Four moments in the lives of people in modern-day France. Blended together, they provide a deceptive look at three generations and a mix of social classes, allowing the director to highlight how the structural systems in France, and indeed much of Europe, protect the elite. In such a system, for the rest, winning means survival, not justice.

As the film develops, there are scenes so gross and wild that they would even make the Jackass guys puke. Let’s just say that it’s better to eat your dinner before watching it. The violence is often of a sexual nature, which will shock. But the real coup de grâce of Bloody Oranges is that the director makes this pop violence funny the first time it happens because of who the victim is, but then mirrors that very same violence by the same perpetrator in a different circumstance, and it’s a tragedy. By doing this, Meurisse makes the audience culpable as well.

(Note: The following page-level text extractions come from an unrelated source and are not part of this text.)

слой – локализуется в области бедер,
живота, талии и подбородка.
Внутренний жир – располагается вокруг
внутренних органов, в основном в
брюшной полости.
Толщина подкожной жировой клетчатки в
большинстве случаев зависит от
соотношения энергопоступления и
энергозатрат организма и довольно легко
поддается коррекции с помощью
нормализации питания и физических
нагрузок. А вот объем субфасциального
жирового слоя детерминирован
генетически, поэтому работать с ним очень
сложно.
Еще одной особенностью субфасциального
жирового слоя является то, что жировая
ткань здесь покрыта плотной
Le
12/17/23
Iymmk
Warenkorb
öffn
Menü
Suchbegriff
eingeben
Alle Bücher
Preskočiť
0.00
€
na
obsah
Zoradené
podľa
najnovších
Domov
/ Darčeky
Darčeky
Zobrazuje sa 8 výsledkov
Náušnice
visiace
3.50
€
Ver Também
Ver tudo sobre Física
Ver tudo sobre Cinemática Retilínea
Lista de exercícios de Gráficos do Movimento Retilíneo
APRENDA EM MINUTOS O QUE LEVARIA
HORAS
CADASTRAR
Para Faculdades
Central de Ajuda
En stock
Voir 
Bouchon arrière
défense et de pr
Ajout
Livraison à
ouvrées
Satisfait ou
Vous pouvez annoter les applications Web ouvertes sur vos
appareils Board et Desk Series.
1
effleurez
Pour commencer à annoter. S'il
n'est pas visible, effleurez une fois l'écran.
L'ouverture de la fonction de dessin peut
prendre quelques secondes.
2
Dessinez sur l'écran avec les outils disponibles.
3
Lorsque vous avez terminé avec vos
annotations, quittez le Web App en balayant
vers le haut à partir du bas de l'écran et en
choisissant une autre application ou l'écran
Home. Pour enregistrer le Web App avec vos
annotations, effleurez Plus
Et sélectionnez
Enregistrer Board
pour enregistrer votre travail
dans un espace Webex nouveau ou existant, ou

There are plenty of familiar horror tropes as well, from knocking on the wrong door to the dangers of being a single woman walking down the street, but out of these clichés, something surprising eventually always emerges. There are no winners or losers, even though the film somehow manages to have a politically charged ending and makes a strong point about society. All of this forces the viewer to question their own morality in the most entertaining of fashions. For those who have the stomach for it, this may well be the surprise delight of this year’s Cannes Film Festival.

Bloody Oranges was produced by France’s Rectangle Productions and Mamma Roman. Its international sales have been entrusted to Best Friend Forever.